- _理解度チェック_:
- 1) Control Tower 3.0 の文書抜粋から、「Control Tower によって管理される」から「に変更されていることが確認できます。証跡を削除するわけではなさそうですね。」までの範囲を一字も変えずに書き写してください。
- 2) Control Tower 3.0 の文書抜粋で、ログ出力先パスに波括弧で囲まれて現れるプレースホルダーを重複なくすべて挙げてください。
- 3) Control Tower 3.0 の変更点を扱う文書抜粋を引き継ぎ、最後の文の直後から続きを書いてください。

- _文書抜粋_:
上記に伴い、各アカウント単位の CloudTrail 証跡は Control Tower でサポートされなくなるため、アカウント単位で CloudTrail 証跡を設定したい場合は Control Tower の管理外で独自に設定を行う必要 があります。
After you update to version 3.0 or later, you do not have the option to continue with account-level CloudTrail trails managed by AWS Control Tower.
引用 : AWS Control Tower landing zone version 3.0
先ほどランディングゾーンのバージョンアップ手順の中にも設定項目がありましたが、CloudTrail の設定に関する表示が増えていることがわかります。
バージョン 3.0 の設定が適用されているアカウントの CloudTrail 設定を確認すると、下記のように「組織の証跡」が有効になった CloudTrail 証跡が追加されていることが確認できます。
ドキュメントによると、古い方の CloudTrail 証跡は 24時間ほどで自動的に削除される様です。
When you update to version 3.0, AWS Control Tower deletes your existing account-level trails after a 24-hour waiting period.
また、「組織の証跡」が利用されるようになったことで、CloudTrail ログの出力先パスにも変更が入っています。従来は aws-controltower-logs-{ログアーカイブアカウントID}-{ホームリージョン}/o-xxxx/AWSLogs/{各アカウントID}/
配下にログが出力されていたものが、aws-controltower-logs-{ログアーカイブアカウントID}-{ホームリージョン}/o-xxxx/AWSLogs/o-xxxx/{各アカウントID}/
と、パスに組織 ID が追加される形になっています。
CloudTrail のログ出力先が変化するので、CloudTrail のログを連携するような運用をしている場合は 3.0 へのアップデートと合わせてログ出力先のパス変更に対する対応も必須 となりますので注意しましょう。
Control Tower によって管理される CloudTrail 証跡をオプトアウト可能に
上記の変更に係る部分になりますが、CloudTrail 証跡を Control Tower 管理から外すこともできる様になりました。
同じくランディングゾーン設定の変更から、CloudTrail の設定で「有効になっていません」を選択して設定を更新します。(一度 CloudTrail 設定を有効にした状態で 3.0 にアップデートしてから実施しています)
ランディンゾーンの更新が走り、無事完了すると、下記の様に CloudTrail の設定が無効になったことがわかります。
CloudTrail の設定を確認すると、Control Tower が作成する証跡のステータスが オフ
に変更されていることが確認できます。証跡を削除するわけではなさそうですね。
CloudTrail の設定状況をチェックする 2つのガードレールが追加
バージョン 3.0 から、以下 2つの検出ガードレールが追加されています。

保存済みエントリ
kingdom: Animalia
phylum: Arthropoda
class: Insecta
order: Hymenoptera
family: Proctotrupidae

* * *

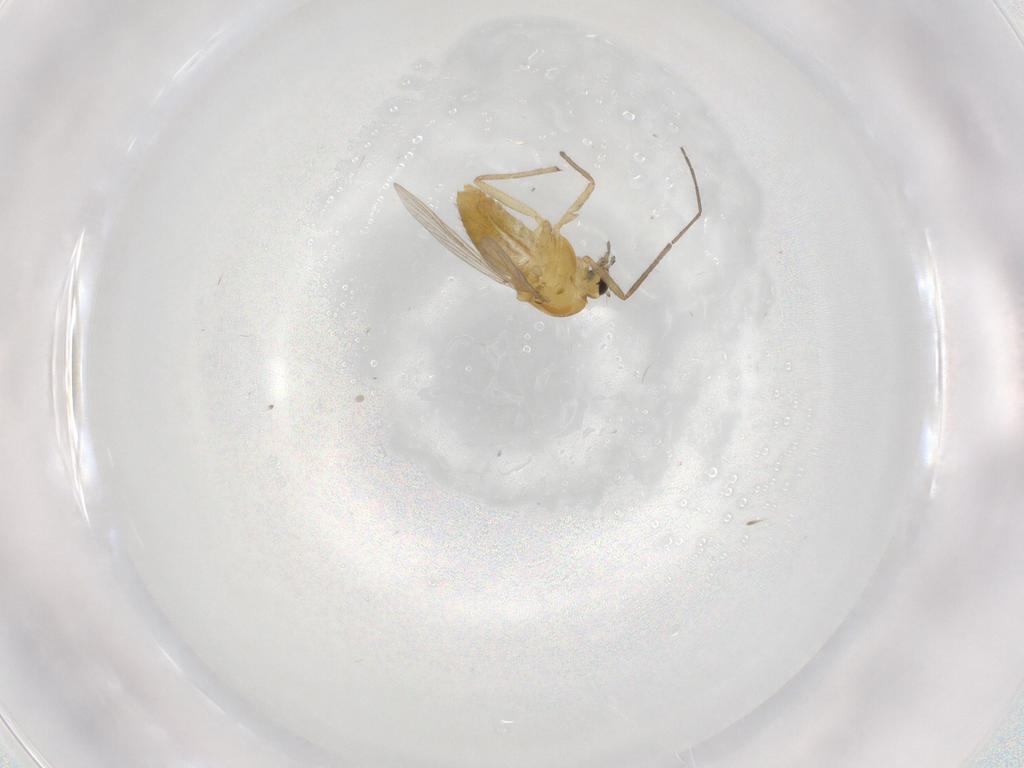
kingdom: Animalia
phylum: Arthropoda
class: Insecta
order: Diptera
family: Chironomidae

- _出力結果_:
- 1)
Control Tower によって管理される CloudTrail 証跡をオプトアウト可能に
上記の変更に係る部分になりますが、CloudTrail 証跡を Control Tower 管理から外すこともできる様になりました。
同じくランディングゾーン設定の変更から、CloudTrail の設定で「有効になっていません」を選択して設定を更新します。(一度 CloudTrail 設定を有効にした状態で 3.0 にアップデートしてから実施しています)
ランディンゾーンの更新が走り、無事完了すると、下記の様に CloudTrail の設定が無効になったことがわかります。
CloudTrail の設定を確認すると、Control Tower が作成する証跡のステータスが オフ
に変更されていることが確認できます。証跡を削除するわけではなさそうですね。

- 2) {ログアーカイブアカウントID}、{ホームリージョン}、{各アカウントID}

- 3)
- (必須)セキュリティ OU で CloudTrail もしくは CloudTrail Lake が有効になっているか検出
- (強く推奨)各アカウントで CloudTrail もしくは CloudTrail Lake が有効になっているか検出
3.0 から CloudTrail の設定を Control Tower の管理から外せる(=設定を削除できる)様になったため、CloudTrail の設定状況をチェックするためのガードレールが追加されたと考えて良さそうです。
基本的に CloudTrail は利用必須のサービスだと思いますので、どちらのガードレールも活用していくのが良いと思います。
グローバルリソースに関する AWS Config をホームリージョンに集約
Config にて、IAM 等の グローバルリソースに関する記録がホームリージョンのみ で行われる様になりました。AWS のベストプラクティスでも、グローバルリソースの記録は単一リージョンで行うことを明記していたりしますので、ベストプラクティスに沿った更新となります。
実際に 3.0 適用後のアカウントを確認すると、ホームリージョンでのみグローバルリソースを記録するようになっていることが確認できます。
グローバルリソースを記録するリージョンを単一にすることでコスト削減につながるため、これは嬉しい変更ですね。
リージョン拒否ガードレールの SCP 内容がアップデート
リージョン拒否設定を利用した際に展開される SCP に修正が入りました。
具体的な変更点としては、以下のアクションがリージョン拒否の NotAction
、つまりどのリージョンでも利用可能なアクションとして指定されます。ChatBot や S3 関連のアクションがリージョン制限の例外として追加されていることが確認できます。
“chatbot:*”, "s3:GetAccountPublic", "s3:DeleteMultiRegionAccessPoint", "s3:DescribeMultiRegionAccessPointOperation", "s3:GetMultiRegionAccessPoint", "s3:GetMultiRegionAccessPointPolicy", "s3:GetMultiRegionAccessPointPolicyStatus", "s3:ListMultiRegionAccessPoints", "s3:GetStorageLensConfiguration", “s3:GetStorageLensDashboard", “s3:ListStorageLensConfigurations” “s3:GetAccountPublicAccessBlock“,, “s3:PutAccountPublic", “s3:PutAccountPublicAccessBlock“,
リージョン制限 SCP の修正は以前も行われていたため、定期的な見直しと修正が行われることは期待して良さそうです。仮にリージョン制限機能の利用によって意図せず利用できないサービスや機能を見つけた場合は、AWS に積極的にフィードバックして修正してもらいましょう。
管理ポリシー AWSControlTowerServiceRolePolicy の内容が更新
AWSControlTowerServiceRolePolicy
は Control Tower が各アカウントを管理するために利用する権限が与えられているポリシーですが、このポリシーに更新が入っています。
IAM コンソールから確認すると、6月時点で更新されていた模様です。
具体的な更新箇所としては以下です。今回 CloudTrail 周りの変更が入っているので、それに合わせた権限調整と見て良さそうです。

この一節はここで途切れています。